It's All About Respect


PUBLISHED: June 9, 2011

After informing the airline customer-service agent on the telephone that she had made an error in my itinerary, I was taken aback by her reply. She said I had “disrespected” her.

A few days later I read about a small but telling incident aboard an Amtrak train traveling up the West Coast, involving a woman who talked incessantly on her cellphone in a so-called “Quiet Car.” According to KATU television in Portland, passengers said the woman was being “disrespectful.” Police finally removed her from the train, whereupon she told reporters that she felt “disrespected” by the entire incident.

Apparently “respect” has emerged as society’s favorite go-to word when we don’t like someone or something, or they don’t like us. Listen closely to the patter of politicians and athletes, reality-TV stars and gang members; and you’d think all they want from life nowadays is to be respected.
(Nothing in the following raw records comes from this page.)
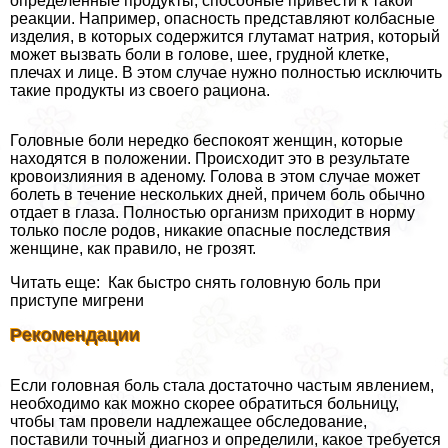
определенные продукты, способные привести к такой
реакции. Например, опасность представляют колбасные
изделия, в которых содержится глутамат натрия, который
может вызвать боли в голове, шее, грудной клетке,
плечах и лице. В этом случае нужно полностью исключить
такие продукты из своего рациона.
Головные боли нередко беспокоят женщин, которые
находятся в положении. Происходит это в результате
кровоизлияния в аденому. Голова в этом случае может
болеть в течение нескольких дней, причем боль обычно
отдает в глаза. Полностью организм приходит в норму
только после родов, никакие опасные последствия
женщине, как правило, не грозят.
Читать еще: Как быстро снять головную боль при
приступе мигрени
Рекомендации
Если головная боль стала достаточно частым явлением,
необходимо как можно скорее обратиться больницу,
чтобы там провели надлежащее обследование,
поставили точный диагноз и определили, какое требуется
Not since Rodney Dangerfield’s prime (”I get no respect: When I was born the doctor slapped my mother”) has there been so much blather about “respect” and “disrespect.” One of John Boehner’s early acts upon becoming House Speaker was to tell “60 Minutes” that President Obama had “disrespected” him. The alleged insult was the president’s statement that Republicans were “holding hostage” middle-class tax relief while trying to win cuts for the wealthy.

Most of us are schooled in basic respect for elders, flag, clergy, courts and so forth. We were taught that respect was something that was earned. Somewhere along the line, however, the concept has been inverted. Respect is no longer measured so much by what we achieve as what we demand.

It’s difficult to pinpoint the precise moment that a term takes on new meaning, but Aretha Franklin’s 1967 anthem, “Respect,” was an early indicator of this particular rhetorical shift. Back then, the song underscored reasonable goals of the civil rights and women’s rights movements. Today, the concept of “respect” has been commandeered by those with far less laudable objectives.

In a recent report on California gang violence, the Oakland Tribune asked a police lieutenant why conditions are so bad. “It is usually some form of disrespect,” he explained, “or inferred disrespect.”

Understandably, those in the poorest circumstances have little to cling to if not self-respect. However, the misappropriation of the concept now extends from America’s violence-torn neighborhoods to the halls of Congress. It resonates in modern music and is amplified by social networking.

Professional athletes, who command enormous power to influence the thinking and rhetoric of millions of Americans, are increasingly obsessed with the notion of “respect.”

For example, after five seasons with the Titans, quarterback Vince Young declared that coach Jeff Fisher had “disrespected” him during the entire time he spent in Tennessee. When Donovan McNabb joined the Washington Redskins. his former teammates on the Philadelphia Eagles accused Mr. McNabb of disrespecting them. Then, when Mr. McNabb was benched by his new team, he said the Redskins coach, Mike Shanahan, was disrespecting him.

Writing in the Detroit News, Bob Wojnowski said the Pistons basketball season has been marked by “nastiness, pouting and confusion.” This, he concluded, was due to “a breakdown in respect for the game, respect for fans, respect for each other.” He went on to note that the players showed a “lack of respect” for their coach and also disrespected the team’s owner.

In baseball, the respect thing has become so twisted that if a player dares celebrate a successful play he’s in danger of being beaned his next time up because he “disrespected” the other team. And then there’s Edgar Renteria, last season’s aging World Series hero for the San Francisco Giants, who said the team showed a “lack of respect” and “total disrespect” by offering him only a million dollars to play in 2011.

Nearly 200 years ago, Webster defined respect as: “That estimation or honor in which men hold the distinguished worth or substantial good qualities of others.” In the modern online Urban Dictionary, where entries are rated by readers, the leading definition of respect is: “A quality seriously lacking in today’s society.”

Sometimes in our living language we allow a good word to go bad, and in doing so redefine ourselves. Today, those most adamant in demanding respect are often the least likely to deserve any.